Job: Rewrite the data below, changing every "threshold" to "cutoff" and leaving everything else as it is.

Data entries:
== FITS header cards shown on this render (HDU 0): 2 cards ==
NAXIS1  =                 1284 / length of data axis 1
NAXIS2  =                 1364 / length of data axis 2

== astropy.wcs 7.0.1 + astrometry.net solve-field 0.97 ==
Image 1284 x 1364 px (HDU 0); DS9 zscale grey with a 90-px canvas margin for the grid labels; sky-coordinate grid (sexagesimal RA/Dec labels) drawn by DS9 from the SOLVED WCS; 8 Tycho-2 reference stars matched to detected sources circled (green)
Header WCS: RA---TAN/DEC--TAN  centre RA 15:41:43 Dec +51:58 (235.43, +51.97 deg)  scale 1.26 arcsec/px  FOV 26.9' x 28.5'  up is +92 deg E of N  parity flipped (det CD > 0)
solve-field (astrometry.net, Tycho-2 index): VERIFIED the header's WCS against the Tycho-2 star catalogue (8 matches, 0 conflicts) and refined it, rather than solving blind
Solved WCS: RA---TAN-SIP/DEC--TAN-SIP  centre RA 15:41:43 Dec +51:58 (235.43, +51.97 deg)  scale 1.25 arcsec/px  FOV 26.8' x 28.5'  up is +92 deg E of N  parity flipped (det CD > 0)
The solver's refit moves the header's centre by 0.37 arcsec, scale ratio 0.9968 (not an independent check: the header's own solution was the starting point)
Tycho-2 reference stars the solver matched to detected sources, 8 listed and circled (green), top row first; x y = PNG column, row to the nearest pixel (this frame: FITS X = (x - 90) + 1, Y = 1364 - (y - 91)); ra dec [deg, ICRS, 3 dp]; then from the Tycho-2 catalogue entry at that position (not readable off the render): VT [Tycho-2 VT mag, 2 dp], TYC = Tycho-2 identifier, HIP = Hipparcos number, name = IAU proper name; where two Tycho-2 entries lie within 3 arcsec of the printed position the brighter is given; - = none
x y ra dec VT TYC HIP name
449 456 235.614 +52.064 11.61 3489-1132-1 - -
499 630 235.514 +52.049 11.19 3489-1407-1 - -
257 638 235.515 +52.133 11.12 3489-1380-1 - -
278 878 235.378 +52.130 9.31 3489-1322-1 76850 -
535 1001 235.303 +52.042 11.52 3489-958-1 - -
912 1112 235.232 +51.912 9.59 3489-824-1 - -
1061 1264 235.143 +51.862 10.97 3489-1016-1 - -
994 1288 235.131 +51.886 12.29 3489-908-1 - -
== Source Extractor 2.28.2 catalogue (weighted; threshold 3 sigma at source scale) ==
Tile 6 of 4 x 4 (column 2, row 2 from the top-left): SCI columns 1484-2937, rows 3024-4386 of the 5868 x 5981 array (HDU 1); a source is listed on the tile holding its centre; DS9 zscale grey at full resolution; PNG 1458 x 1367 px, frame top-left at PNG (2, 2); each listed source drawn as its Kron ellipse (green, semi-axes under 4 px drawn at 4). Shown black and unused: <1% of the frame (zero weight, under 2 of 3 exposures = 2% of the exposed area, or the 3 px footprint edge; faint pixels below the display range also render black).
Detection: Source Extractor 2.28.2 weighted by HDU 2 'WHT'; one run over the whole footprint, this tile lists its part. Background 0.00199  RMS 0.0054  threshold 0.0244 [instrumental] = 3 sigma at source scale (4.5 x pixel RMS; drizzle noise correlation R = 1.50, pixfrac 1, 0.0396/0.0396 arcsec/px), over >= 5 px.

Written answer:
== FITS header cards shown on this render (HDU 0): 2 cards ==
NAXIS1  =                 1284 / length of data axis 1
NAXIS2  =                 1364 / length of data axis 2

== astropy.wcs 7.0.1 + astrometry.net solve-field 0.97 ==
Image 1284 x 1364 px (HDU 0); DS9 zscale grey with a 90-px canvas margin for the grid labels; sky-coordinate grid (sexagesimal RA/Dec labels) drawn by DS9 from the SOLVED WCS; 8 Tycho-2 reference stars matched to detected sources circled (green)
Header WCS: RA---TAN/DEC--TAN  centre RA 15:41:43 Dec +51:58 (235.43, +51.97 deg)  scale 1.26 arcsec/px  FOV 26.9' x 28.5'  up is +92 deg E of N  parity flipped (det CD > 0)
solve-field (astrometry.net, Tycho-2 index): VERIFIED the header's WCS against the Tycho-2 star catalogue (8 matches, 0 conflicts) and refined it, rather than solving blind
Solved WCS: RA---TAN-SIP/DEC--TAN-SIP  centre RA 15:41:43 Dec +51:58 (235.43, +51.97 deg)  scale 1.25 arcsec/px  FOV 26.8' x 28.5'  up is +92 deg E of N  parity flipped (det CD > 0)
The solver's refit moves the header's centre by 0.37 arcsec, scale ratio 0.9968 (not an independent check: the header's own solution was the starting point)
Tycho-2 reference stars the solver matched to detected sources, 8 listed and circled (green), top row first; x y = PNG column, row to the nearest pixel (this frame: FITS X = (x - 90) + 1, Y = 1364 - (y - 91)); ra dec [deg, ICRS, 3 dp]; then from the Tycho-2 catalogue entry at that position (not readable off the render): VT [Tycho-2 VT mag, 2 dp], TYC = Tycho-2 identifier, HIP = Hipparcos number, name = IAU proper name; where two Tycho-2 entries lie within 3 arcsec of the printed position the brighter is given; - = none
x y ra dec VT TYC HIP name
449 456 235.614 +52.064 11.61 3489-1132-1 - -
499 630 235.514 +52.049 11.19 3489-1407-1 - -
257 638 235.515 +52.133 11.12 3489-1380-1 - -
278 878 235.378 +52.130 9.31 3489-1322-1 76850 -
535 1001 235.303 +52.042 11.52 3489-958-1 - -
912 1112 235.232 +51.912 9.59 3489-824-1 - -
1061 1264 235.143 +51.862 10.97 3489-1016-1 - -
994 1288 235.131 +51.886 12.29 3489-908-1 - -
== Source Extractor 2.28.2 catalogue (weighted; cutoff 3 sigma at source scale) ==
Tile 6 of 4 x 4 (column 2, row 2 from the top-left): SCI columns 1484-2937, rows 3024-4386 of the 5868 x 5981 array (HDU 1); a source is listed on the tile holding its centre; DS9 zscale grey at full resolution; PNG 1458 x 1367 px, frame top-left at PNG (2, 2); each listed source drawn as its Kron ellipse (green, semi-axes under 4 px drawn at 4). Shown black and unused: <1% of the frame (zero weight, under 2 of 3 exposures = 2% of the exposed area, or the 3 px footprint edge; faint pixels below the display range also render black).
Detection: Source Extractor 2.28.2 weighted by HDU 2 'WHT'; one run over the whole footprint, this tile lists its part. Background 0.00199  RMS 0.0054  cutoff 0.0244 [instrumental] = 3 sigma at source scale (4.5 x pixel RMS; drizzle noise correlation R = 1.50, pixfrac 1, 0.0396/0.0396 arcsec/px), over >= 5 px.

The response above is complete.